Friday, July 2, 2010

New Fiscal Year Brings More Grief for State Budgets, Putting Economic Recovery at Risk — Center on Budget and Policy Priorities

Missouri State CapitolImage by dj @ oxherder arts via Flickr
By Erica Williams, Phil Oliff, Ashali Singham and Nicholas Johnson

Dismal state revenue collections caused by the severe recession are setting the stage for a new round of state budget cuts as fiscal year 2011 begins in most states on July 1. The states’ cumulative budget shortfall will likely reach $140 billion in the coming year, the largest shortfall yet in a string of huge annual gaps that date back to the beginning of the recession. Closing it will have severe effects on services and jobs.

In many states, the new fiscal year will bring immediate cuts to programs and services that are facing unprecedented demand. As of July 1, 10,000 families in Arizona will lose eligibility for temporary cash assistance; Georgia will lay off as many as 284 workers who help low-income families enroll for food stamp, Medicaid and TANF benefits; and Kansas will cut off nearly 2,800 individuals with a disability from independent living services. Education, health care, and other priority areas will also face new cuts in the coming fiscal year — on top of extensive cuts that at least 45 states have enacted over the last two years.

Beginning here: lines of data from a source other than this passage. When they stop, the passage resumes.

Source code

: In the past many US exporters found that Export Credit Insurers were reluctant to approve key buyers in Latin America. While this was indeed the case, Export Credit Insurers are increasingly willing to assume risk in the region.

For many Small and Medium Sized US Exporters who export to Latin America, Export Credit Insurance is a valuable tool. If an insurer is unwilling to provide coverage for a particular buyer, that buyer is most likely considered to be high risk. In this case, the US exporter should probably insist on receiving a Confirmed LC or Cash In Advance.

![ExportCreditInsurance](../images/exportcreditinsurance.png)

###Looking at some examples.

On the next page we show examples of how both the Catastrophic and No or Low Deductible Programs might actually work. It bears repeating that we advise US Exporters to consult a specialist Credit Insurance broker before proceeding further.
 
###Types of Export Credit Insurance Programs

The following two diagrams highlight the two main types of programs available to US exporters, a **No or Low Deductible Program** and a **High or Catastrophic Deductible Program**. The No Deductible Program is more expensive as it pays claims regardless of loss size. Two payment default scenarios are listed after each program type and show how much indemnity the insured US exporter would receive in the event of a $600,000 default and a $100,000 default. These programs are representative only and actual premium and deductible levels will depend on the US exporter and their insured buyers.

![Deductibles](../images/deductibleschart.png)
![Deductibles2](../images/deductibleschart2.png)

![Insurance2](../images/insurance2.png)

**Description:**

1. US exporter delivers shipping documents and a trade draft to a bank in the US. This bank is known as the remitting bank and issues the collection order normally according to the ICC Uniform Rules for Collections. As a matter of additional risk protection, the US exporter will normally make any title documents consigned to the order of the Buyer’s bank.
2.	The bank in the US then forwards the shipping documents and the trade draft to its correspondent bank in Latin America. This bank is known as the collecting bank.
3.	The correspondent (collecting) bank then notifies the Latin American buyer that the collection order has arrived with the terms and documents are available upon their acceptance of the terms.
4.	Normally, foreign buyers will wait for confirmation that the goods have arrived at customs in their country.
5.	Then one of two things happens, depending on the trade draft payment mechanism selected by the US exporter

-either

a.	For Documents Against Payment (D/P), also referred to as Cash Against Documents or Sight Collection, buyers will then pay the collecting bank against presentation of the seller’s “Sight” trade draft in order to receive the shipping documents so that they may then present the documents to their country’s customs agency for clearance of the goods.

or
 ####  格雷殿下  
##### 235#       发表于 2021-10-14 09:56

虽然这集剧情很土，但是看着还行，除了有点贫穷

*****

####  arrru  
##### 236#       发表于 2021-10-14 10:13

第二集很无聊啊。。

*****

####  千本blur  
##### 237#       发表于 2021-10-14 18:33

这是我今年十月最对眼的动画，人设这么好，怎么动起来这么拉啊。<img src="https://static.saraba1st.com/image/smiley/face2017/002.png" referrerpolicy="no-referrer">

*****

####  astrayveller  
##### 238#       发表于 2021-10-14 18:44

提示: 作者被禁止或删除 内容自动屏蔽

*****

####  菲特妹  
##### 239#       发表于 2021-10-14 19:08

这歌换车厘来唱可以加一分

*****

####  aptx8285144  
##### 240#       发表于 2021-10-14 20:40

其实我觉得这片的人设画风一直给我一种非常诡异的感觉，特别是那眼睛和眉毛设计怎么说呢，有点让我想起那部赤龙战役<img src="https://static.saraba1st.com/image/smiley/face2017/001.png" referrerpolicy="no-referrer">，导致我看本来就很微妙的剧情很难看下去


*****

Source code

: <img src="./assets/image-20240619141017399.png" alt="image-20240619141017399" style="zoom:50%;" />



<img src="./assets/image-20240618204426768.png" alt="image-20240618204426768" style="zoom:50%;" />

States are raising taxes as well for 2011. Effective July 1, Kansas and New Mexico increase their sales taxes; Hawaii, New Mexico, New York, South Carolina, and Utah increase their tax on tobacco products; Washington begins taxing soda, and Oklahoma is temporarily suspending various business and energy tax credits. Other changes have already taken effect or will take effect later in fiscal year 2011. Since 2008, more than 30 states have raised taxes or tax-like fees.

Separate and apart from dismal revenue collections, the budget situation for states just got worse. Last week, the U.S. Senate failed to pass jobs legislation that would have extended an enhanced federal match for the Medicaid program that 30 states were counting on to balance their budgets. Without these funds, states will make even deeper spending cuts and more tax increases than previously planned.
These state actions, while necessary to meet state balanced-budget requirements, will nevertheless slow the economic recovery and raise the risk that the nation will fall back into recession as the loss of Americans’ spending power ripples through the economy. States’ actions to close their $140 billion gap without more federal aid could cost the economy up to 900,000 public- and private-sector jobs.